Consigne 1> Citez fidèlement le passage sur l'appel en matière de citoyenneté, en commençant aux mots « LE JUGE REED » et en vous arrêtant après « prescrit l'alinéa 5(1)e). ».
Consigne 2> Reprenez sous forme de liste courte le paragraphe du passage qui commence par « Il s'agit de l'appel », en conservant ses faits principaux.

Passage>

AFFAIRE INTÉRESSANT LA LOI SUR LA CITOYENNETÉ,

L.R.C. (1985), ch. C-29,


ET l'appel de la

décision d'un juge de la citoyenneté,


ET


NAWAL RAJA EL SABBAGHE,

appelante.


MOTIFS DE L'ORDONNANCE

LE JUGE REED

[1]      Il s'agit de l'appel de la décision en date du 16 septembre 1997 par laquelle un juge de la citoyenneté a rejeté la demande de citoyenneté présentée par l'appelante. Cette décision est fondée sur le fait que l'appelante n'avait pas une connaissance suffisante de l'une des deux langues officielles du Canada, tel que l'exige l'alinéa 5(1)d) de la Loi sur la Citoyenneté, et qu'elle n'avait pas une connaissance suffisante du Canada et des responsabilités et avantages conférés par la citoyenneté, comme le prescrit l'alinéa 5(1)e).

[2]      Pendant les cinq derniers mois tout au moins, l'appelante a suivi des cours d'anglais quatre jours par semaine. De toute évidence, l'appelante qui n'avait aucune aisance dans la langue anglaise a atteint le niveau d'aptitude dont elle a fait preuve devant moi où, malgré le climat peu familier et stressant de la salle d'audience, elle a compris à tout le moins en partie ce qu'on lui disait et a réussi à y répondre en partie.

[3]      L'appelante n'a pas été capable de comprendre les questions qui se rapportaient à sa connaissance du Canada et aux droits et obligations des citoyens de ce pays, sans recourir de façon fort considérable à l'aide de son fils qui agissait à titre d'interprète.

[4]      La jurisprudence ne comporte pas de norme précise

à appliquer pour reconnaître une aptitude " suffisante " dans l'une des deux langues officielles du Canada ou une connaissance " suffisante " des avantages et responsabilités conférés par la citoyenneté. Dans Re Abdul - Hamid , [1979] 1 C.F. 600 (C.F. 1re inst.), la Cour a décidé que les exigences linguistiques et les connaissances requises n'étaient pas cumulatives. La Cour a souligné que, dans cette affaire-là, l'appelant pouvait parler de son travail, de sa famille et de ses antécédents avec facilité en anglais, quoique avec un accent, et que l'aptitude de ce dernier à comprendre et à s'exprimer en anglais sur des sujets qu'il connaît était bonne. L'appelant éprouvait néanmoins de la difficulté à comprendre les questions portant sur sa connaissance des responsabilités et obligations conférés par la citoyenneté ou à y répondre. Il a été autorisé à s'exprimer par l'entremise d'un interprète.

Données extraites>
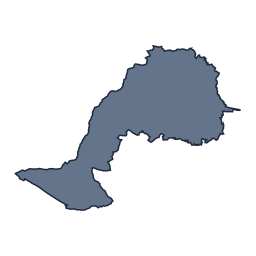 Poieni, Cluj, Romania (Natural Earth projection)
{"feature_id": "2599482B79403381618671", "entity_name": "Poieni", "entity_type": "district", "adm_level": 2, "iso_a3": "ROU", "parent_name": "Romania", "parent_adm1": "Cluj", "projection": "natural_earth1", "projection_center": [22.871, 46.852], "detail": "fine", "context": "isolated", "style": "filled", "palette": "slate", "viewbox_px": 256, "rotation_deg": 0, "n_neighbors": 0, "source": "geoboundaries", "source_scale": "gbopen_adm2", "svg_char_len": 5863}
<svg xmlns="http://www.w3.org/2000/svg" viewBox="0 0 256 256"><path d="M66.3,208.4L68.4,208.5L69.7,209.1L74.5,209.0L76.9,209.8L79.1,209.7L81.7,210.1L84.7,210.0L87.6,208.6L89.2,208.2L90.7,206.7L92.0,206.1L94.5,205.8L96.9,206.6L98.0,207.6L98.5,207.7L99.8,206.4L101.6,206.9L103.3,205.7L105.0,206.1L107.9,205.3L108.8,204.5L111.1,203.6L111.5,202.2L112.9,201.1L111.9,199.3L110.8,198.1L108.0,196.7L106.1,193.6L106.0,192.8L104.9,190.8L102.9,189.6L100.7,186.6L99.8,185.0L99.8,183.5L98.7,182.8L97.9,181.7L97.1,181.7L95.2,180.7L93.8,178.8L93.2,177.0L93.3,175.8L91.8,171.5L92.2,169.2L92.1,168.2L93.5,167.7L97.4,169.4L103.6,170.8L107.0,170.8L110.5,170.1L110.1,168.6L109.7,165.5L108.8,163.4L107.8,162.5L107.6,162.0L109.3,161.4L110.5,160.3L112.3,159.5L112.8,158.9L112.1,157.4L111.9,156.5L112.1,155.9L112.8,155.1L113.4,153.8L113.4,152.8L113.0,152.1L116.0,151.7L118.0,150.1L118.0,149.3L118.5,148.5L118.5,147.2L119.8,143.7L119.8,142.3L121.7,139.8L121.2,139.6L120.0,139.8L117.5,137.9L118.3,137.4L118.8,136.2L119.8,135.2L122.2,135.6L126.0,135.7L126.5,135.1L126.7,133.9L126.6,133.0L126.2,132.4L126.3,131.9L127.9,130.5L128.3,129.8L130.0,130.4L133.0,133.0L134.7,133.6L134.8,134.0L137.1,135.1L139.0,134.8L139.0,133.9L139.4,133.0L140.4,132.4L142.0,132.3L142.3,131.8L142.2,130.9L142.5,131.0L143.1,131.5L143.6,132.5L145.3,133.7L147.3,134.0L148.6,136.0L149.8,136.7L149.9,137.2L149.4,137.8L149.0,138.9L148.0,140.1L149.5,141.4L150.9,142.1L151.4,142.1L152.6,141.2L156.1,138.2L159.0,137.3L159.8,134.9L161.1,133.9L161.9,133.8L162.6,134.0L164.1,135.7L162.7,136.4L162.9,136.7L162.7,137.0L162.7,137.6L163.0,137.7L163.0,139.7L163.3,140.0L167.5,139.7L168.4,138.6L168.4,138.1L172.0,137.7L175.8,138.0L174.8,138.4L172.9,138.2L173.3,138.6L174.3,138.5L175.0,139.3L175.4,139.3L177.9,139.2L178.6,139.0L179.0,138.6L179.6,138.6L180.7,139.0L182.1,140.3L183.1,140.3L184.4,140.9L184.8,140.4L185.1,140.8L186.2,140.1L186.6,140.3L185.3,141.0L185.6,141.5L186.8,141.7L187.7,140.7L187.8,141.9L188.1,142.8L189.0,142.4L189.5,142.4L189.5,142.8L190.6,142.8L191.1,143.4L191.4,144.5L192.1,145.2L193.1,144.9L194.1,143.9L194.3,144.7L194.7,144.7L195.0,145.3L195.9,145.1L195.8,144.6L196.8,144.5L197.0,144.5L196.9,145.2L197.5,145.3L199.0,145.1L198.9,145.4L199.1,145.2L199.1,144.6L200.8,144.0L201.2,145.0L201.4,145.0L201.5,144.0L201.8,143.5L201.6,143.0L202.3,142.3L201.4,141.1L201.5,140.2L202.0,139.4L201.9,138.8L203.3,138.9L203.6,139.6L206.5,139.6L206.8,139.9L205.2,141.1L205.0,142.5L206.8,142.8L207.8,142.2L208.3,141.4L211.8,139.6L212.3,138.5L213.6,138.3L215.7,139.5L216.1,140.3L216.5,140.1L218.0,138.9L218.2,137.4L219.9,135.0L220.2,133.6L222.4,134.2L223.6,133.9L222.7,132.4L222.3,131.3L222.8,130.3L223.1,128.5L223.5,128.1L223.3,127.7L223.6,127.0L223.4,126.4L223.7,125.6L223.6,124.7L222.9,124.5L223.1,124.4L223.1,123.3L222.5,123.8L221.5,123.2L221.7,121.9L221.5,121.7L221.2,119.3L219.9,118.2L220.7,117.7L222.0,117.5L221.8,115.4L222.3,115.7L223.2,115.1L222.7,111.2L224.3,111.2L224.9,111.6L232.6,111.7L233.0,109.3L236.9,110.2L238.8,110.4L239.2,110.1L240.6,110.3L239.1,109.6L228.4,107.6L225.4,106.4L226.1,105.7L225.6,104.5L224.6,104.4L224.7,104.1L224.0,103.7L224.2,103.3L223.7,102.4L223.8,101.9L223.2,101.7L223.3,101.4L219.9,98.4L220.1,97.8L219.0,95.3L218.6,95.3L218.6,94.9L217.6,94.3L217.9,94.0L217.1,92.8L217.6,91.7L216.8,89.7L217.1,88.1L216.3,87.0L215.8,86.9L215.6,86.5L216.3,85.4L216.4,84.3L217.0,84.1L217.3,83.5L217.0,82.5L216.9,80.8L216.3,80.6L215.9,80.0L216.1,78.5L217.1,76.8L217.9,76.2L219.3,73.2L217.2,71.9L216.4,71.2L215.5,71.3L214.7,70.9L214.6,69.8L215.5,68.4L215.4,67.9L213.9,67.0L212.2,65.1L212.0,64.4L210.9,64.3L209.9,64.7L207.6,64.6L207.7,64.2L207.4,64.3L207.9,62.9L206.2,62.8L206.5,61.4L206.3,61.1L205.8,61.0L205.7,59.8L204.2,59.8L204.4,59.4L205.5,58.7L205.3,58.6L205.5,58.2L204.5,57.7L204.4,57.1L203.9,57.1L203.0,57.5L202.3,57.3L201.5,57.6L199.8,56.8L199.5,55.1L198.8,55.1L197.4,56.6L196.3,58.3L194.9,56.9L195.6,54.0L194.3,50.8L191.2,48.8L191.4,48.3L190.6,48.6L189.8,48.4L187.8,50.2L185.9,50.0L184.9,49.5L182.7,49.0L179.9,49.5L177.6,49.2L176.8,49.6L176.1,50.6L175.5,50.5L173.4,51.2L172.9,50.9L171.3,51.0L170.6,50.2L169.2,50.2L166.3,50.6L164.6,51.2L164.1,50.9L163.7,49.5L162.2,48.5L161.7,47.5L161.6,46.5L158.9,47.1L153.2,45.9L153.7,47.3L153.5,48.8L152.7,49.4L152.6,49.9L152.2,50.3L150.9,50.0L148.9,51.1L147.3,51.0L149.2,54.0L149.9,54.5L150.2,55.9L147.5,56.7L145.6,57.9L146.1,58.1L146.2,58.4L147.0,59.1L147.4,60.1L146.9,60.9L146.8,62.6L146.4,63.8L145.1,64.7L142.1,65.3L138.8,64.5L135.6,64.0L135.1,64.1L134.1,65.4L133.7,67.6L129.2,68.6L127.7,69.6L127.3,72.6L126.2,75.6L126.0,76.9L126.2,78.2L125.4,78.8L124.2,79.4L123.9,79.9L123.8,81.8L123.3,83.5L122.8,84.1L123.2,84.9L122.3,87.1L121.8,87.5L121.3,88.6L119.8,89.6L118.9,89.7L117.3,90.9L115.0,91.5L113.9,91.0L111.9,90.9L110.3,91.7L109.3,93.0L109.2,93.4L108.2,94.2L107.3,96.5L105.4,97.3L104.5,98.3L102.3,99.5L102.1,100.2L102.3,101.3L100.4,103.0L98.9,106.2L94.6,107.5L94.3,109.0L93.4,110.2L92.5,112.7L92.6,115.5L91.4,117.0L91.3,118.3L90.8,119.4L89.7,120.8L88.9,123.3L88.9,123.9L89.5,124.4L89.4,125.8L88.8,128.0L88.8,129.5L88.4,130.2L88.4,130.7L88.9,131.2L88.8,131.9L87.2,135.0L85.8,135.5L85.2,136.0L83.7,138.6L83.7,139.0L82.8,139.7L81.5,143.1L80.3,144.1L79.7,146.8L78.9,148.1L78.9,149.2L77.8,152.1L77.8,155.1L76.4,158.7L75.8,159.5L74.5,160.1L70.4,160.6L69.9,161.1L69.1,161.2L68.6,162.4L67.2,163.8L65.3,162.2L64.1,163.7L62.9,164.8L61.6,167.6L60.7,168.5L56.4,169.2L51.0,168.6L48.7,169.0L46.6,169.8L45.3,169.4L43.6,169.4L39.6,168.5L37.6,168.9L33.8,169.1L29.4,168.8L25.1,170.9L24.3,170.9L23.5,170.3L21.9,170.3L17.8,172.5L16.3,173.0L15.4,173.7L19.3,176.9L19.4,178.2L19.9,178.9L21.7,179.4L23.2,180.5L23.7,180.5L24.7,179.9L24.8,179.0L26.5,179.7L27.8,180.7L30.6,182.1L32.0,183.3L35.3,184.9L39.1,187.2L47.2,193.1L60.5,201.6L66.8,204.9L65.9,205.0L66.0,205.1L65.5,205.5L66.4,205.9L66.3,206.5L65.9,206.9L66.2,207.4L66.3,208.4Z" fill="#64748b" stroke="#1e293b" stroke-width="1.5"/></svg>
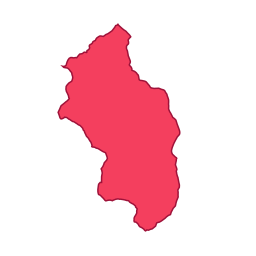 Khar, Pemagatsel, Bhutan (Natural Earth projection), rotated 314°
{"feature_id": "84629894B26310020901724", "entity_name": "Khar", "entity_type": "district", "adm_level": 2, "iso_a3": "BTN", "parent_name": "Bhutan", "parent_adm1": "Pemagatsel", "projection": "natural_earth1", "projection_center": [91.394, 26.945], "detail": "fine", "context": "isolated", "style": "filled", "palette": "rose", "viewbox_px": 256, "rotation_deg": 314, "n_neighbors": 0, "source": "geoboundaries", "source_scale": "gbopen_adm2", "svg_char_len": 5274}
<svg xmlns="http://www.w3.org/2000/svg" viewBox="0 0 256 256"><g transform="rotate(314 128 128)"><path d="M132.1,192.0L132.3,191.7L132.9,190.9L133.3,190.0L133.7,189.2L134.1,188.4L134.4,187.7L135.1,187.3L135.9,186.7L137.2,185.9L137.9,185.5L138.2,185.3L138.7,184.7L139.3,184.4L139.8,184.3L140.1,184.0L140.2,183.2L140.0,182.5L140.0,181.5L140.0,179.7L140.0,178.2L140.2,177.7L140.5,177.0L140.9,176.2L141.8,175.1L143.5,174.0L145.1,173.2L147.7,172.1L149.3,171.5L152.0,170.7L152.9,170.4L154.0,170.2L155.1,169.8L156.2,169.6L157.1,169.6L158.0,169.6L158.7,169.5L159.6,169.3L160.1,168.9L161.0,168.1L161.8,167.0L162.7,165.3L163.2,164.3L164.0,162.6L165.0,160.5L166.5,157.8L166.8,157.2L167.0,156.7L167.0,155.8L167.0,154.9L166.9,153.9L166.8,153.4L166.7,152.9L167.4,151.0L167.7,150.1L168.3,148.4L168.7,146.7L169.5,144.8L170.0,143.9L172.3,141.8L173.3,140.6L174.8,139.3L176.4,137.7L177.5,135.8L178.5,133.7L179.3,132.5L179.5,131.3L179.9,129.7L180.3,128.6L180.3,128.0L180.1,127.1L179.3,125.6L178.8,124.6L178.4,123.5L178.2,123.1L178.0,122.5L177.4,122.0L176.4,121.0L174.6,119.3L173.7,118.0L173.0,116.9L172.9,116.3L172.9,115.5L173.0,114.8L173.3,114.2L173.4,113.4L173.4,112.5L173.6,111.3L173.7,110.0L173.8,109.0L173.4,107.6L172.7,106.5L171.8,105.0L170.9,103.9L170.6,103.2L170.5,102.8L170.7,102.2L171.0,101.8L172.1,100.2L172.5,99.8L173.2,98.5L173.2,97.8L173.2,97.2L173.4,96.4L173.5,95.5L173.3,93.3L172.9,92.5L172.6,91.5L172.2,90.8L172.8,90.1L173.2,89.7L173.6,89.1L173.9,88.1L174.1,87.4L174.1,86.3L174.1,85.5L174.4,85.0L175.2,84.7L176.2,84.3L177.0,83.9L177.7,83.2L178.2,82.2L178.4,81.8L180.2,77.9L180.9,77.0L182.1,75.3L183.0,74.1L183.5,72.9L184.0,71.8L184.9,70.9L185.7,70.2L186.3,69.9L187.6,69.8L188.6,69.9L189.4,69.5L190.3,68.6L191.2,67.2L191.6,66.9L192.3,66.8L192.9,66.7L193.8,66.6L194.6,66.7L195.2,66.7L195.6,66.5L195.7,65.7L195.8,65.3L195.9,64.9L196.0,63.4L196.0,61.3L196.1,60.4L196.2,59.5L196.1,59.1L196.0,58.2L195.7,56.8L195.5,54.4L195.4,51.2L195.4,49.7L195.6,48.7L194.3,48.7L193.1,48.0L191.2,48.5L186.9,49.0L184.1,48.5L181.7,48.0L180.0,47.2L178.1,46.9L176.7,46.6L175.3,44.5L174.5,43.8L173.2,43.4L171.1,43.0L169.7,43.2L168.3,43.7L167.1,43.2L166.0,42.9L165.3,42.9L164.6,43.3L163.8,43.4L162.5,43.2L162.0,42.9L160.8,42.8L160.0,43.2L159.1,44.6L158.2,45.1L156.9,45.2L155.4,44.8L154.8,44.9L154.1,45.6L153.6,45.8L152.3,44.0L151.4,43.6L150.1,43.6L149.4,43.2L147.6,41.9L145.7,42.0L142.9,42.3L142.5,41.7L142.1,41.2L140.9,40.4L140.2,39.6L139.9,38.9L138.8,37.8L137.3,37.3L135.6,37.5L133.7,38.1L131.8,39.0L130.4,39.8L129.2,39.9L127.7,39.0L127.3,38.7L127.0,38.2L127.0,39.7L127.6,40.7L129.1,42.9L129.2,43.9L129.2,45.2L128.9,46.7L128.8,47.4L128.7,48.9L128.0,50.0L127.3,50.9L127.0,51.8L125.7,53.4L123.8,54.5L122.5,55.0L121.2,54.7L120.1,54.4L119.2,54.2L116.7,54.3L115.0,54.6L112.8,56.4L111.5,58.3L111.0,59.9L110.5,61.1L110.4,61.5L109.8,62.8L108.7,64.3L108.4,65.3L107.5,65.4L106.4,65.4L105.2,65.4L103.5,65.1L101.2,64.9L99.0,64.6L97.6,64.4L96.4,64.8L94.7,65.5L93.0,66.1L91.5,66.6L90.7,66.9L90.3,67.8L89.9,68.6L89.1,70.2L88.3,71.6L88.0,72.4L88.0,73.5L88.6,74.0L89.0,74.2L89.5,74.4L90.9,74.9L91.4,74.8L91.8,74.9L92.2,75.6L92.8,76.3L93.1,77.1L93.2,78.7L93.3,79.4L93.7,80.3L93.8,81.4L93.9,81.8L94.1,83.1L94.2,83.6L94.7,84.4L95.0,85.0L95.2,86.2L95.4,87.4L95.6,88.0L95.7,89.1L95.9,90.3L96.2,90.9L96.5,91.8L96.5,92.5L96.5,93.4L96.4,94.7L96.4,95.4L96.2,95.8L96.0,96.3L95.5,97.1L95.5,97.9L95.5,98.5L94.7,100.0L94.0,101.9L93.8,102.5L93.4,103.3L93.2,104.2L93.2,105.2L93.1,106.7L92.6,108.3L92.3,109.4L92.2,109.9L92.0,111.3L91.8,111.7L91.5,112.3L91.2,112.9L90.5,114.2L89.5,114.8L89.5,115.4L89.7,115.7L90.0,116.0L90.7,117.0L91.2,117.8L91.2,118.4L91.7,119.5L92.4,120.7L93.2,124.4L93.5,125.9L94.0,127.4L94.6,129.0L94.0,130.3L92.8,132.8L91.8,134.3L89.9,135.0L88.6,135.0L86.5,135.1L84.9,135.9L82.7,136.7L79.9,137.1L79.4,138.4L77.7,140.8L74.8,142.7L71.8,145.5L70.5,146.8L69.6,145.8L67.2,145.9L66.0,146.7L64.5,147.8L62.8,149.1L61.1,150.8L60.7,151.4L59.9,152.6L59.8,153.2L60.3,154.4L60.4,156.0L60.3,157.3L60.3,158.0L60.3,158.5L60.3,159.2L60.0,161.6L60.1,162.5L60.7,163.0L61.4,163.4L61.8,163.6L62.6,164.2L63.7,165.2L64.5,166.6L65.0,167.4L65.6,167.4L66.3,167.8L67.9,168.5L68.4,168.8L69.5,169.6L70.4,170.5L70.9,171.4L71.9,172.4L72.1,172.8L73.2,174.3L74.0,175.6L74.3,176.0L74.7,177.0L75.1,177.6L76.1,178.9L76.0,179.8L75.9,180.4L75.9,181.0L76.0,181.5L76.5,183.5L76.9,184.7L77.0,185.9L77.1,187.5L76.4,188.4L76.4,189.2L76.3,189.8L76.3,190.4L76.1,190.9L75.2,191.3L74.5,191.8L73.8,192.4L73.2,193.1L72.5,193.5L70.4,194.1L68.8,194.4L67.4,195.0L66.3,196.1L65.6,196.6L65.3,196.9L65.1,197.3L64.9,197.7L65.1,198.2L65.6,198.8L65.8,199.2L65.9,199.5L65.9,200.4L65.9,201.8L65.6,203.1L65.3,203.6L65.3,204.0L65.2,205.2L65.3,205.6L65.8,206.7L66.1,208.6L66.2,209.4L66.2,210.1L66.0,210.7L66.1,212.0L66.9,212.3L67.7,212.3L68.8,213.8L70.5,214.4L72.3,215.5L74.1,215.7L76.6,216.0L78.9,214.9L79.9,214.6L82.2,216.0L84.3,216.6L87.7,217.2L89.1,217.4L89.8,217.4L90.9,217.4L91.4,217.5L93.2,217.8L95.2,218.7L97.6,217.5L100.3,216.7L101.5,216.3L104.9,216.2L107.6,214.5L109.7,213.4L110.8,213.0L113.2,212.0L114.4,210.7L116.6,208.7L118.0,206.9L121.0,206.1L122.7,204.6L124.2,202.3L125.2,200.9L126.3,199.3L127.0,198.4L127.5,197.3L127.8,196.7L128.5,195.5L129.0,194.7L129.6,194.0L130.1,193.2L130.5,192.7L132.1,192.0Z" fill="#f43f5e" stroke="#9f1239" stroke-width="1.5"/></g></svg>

Solution complète 1>
LE JUGE REED

[1]      Il s'agit de l'appel de la décision en date du 16 septembre 1997 par laquelle un juge de la citoyenneté a rejeté la demande de citoyenneté présentée par l'appelante. Cette décision est fondée sur le fait que l'appelante n'avait pas une connaissance suffisante de l'une des deux langues officielles du Canada, tel que l'exige l'alinéa 5(1)d) de la Loi sur la Citoyenneté, et qu'elle n'avait pas une connaissance suffisante du Canada et des responsabilités et avantages conférés par la citoyenneté, comme le prescrit l'alinéa 5(1)e).

Solution complète 2>
- Appel d'une décision du 16 septembre 1997 par laquelle un juge de la citoyenneté a rejeté la demande de citoyenneté de l'appelante.
- Premier motif : l'appelante n'avait pas une connaissance suffisante de l'une des deux langues officielles du Canada, exigée par l'alinéa 5(1)d) de la Loi sur la citoyenneté.
- Second motif : elle n'avait pas une connaissance suffisante du Canada ni des responsabilités et avantages conférés par la citoyenneté, prescrite par l'alinéa 5(1)e).